Cómo sobrevivir a los excesos navideños
23 de diciembre de 2025
La Navidad tiene algo de épico: mesas interminables, dulces que aparecen como por arte de magia y brindis que se multiplican sin control. Y claro, luego llegan las preguntas existenciales sobre el estómago, la acidez y la supervivencia digestiva. Aquí va una guía navideña con humor… y con ciencia.

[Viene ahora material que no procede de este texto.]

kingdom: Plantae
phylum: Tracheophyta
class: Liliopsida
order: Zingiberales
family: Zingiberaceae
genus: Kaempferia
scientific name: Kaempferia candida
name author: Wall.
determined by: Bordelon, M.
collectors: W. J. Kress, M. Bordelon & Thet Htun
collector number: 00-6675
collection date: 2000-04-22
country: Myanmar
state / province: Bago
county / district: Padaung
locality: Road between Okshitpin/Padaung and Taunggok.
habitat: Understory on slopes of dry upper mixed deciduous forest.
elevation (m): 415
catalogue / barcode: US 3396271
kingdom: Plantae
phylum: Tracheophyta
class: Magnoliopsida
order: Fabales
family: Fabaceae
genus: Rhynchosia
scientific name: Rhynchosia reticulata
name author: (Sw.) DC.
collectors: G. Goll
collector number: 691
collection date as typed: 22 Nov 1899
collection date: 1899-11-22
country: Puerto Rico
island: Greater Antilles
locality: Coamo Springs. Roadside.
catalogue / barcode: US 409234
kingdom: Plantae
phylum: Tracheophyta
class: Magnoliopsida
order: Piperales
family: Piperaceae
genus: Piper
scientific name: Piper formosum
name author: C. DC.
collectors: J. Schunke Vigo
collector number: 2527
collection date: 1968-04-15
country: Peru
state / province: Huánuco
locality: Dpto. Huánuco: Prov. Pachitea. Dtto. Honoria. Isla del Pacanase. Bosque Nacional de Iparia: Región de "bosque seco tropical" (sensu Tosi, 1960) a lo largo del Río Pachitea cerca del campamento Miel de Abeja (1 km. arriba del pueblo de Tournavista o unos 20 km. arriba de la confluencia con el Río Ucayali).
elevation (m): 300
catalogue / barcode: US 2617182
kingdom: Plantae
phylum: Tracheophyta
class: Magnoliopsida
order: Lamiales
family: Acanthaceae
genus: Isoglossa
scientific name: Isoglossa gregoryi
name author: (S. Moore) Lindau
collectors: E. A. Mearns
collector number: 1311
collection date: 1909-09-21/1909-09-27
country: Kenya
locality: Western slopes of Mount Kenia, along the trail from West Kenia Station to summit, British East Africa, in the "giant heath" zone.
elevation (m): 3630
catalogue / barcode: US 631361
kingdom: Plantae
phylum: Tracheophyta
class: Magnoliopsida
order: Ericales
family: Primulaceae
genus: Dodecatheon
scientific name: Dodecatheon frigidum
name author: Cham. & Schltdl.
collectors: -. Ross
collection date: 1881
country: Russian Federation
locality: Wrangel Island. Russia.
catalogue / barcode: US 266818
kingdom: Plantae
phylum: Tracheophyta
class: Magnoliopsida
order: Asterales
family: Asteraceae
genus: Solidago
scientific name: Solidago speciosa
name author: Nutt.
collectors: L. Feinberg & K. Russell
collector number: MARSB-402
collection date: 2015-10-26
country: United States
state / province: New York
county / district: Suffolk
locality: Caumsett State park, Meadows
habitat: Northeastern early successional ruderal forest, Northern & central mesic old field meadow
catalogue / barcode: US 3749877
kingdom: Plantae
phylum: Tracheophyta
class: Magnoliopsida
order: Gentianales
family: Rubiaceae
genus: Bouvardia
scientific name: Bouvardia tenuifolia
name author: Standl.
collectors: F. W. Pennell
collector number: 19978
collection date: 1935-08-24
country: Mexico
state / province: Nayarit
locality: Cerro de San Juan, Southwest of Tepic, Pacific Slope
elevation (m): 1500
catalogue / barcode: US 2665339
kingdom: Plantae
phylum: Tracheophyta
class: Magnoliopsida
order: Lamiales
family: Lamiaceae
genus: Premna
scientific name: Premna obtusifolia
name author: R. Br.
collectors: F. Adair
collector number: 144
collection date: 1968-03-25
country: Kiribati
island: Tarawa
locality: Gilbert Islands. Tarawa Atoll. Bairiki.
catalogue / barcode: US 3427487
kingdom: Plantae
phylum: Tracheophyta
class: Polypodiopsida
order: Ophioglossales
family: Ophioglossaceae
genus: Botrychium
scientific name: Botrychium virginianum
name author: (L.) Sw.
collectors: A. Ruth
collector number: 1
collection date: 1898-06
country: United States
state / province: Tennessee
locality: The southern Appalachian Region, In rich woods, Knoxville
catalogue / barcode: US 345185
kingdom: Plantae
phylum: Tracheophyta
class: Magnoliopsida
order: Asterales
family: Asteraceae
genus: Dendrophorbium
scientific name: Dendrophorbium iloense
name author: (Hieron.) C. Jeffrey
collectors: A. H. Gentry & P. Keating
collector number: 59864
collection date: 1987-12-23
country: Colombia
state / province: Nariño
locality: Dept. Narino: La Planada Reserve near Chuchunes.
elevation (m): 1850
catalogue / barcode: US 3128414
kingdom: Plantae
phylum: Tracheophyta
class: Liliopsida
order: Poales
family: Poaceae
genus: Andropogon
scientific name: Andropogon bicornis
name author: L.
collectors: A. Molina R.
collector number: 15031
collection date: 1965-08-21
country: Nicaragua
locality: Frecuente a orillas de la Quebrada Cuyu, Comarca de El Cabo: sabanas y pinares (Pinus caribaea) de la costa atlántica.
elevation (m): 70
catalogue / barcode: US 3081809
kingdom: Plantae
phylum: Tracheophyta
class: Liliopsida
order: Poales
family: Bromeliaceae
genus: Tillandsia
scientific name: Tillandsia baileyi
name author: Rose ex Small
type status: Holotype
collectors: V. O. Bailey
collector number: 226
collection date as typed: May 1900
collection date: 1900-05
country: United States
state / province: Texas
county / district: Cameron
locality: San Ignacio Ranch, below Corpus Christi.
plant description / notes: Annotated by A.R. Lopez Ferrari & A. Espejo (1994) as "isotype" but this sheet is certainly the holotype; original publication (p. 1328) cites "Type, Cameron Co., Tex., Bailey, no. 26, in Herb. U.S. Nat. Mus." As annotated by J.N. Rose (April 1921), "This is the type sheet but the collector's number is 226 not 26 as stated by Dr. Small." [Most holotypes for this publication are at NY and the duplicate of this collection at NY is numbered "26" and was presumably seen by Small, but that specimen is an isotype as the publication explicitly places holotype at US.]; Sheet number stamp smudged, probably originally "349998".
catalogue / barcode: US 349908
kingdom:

Cuando comes de más y el estómago protesta
Las digestiones pesadas son el villancico no oficial de estas fechas. Según la dietista-nutricionista Laura Jorge, “durante las fiestas ingerimos alimentos con mayor contenido en grasas o azúcar y en mayor cantidad, lo que genera digestiones más pesadas y lentas”.
Si ya has cometido el exceso:
Camina un poco para activar la digestión.
Evita tumbarte justo después.
Bebe agua a sorbos.
No sigas picando “por compromiso”.
Además, la Sociedad Española de Medicina de Urgencias y Emergencias (SEMES) recuerda que las visitas a urgencias aumentan hasta un 7% en Navidad por problemas digestivos derivados de excesos.
¿Almax y/o Bianacid en el bolsillo?
No puedo recomendar tratamientos concretos, pero sí compartir información general basada en expertos:
El Consejo General de Colegios Farmacéuticos recuerda que en Navidad aumentan las náuseas, el reflujo y la gastritis, y que existen medicamentos sin receta que pueden aliviar síntomas como gases, distensión o acidez.
Entre ellos mencionan antiácidos, alginatos o productos para gases, siempre bajo consejo farmacéutico.
Llevar algo “por si acaso” es muy navideño, pero no sustituye el criterio profesional.
¿Ayunar entre comilonas ayuda o empeora?
Aquí los expertos son claros: ayunar para compensar suele ser contraproducente.
La nutricionista Laura Jorge advierte que “saltarse una comida previa solo hace que ingiramos más cantidad y más rápido por ansiedad”.
Mejor optar por algo ligero entre eventos: fruta, caldo, yogur, una infusión. El objetivo no es castigar al cuerpo, sino acompañarlo.
¿Beber mucha agua entre comidas es buena idea?
El agua es necesaria, pero no hace milagros. Beber un litro de golpe no “limpia” nada; de hecho, puede aumentar la hinchazón.
Los especialistas recomiendan hidratación regular y moderada, no atracones de agua.
¿Y si no puedo evitar las comilonas y lo dejo todo para después?
La tentación del “ya en enero me porto bien” es universal. Pero los expertos insisten en que los castigos postnavideños no funcionan.
La nutricionista Vanesa León recomienda alternar días festivos con comidas ligeras, priorizando verduras, frutas, caldos y proteínas suaves para no saturar el sistema digestivo.
Y la experta Oriana Marrero recuerda que “no se trata de compensar, sino de darle al cuerpo una base sólida para gestionar mejor los excesos puntuales”.
Conclusión benevolente
La Navidad es un territorio donde el estómago sufre, pero el corazón se expande. Y tú, querido lector implicado, que sabes mirar la vida con humor y ternura, ya intuyes la verdad esencial: no se trata de comer perfecto, sino de vivir con equilibrio y cariño hacia uno mismo.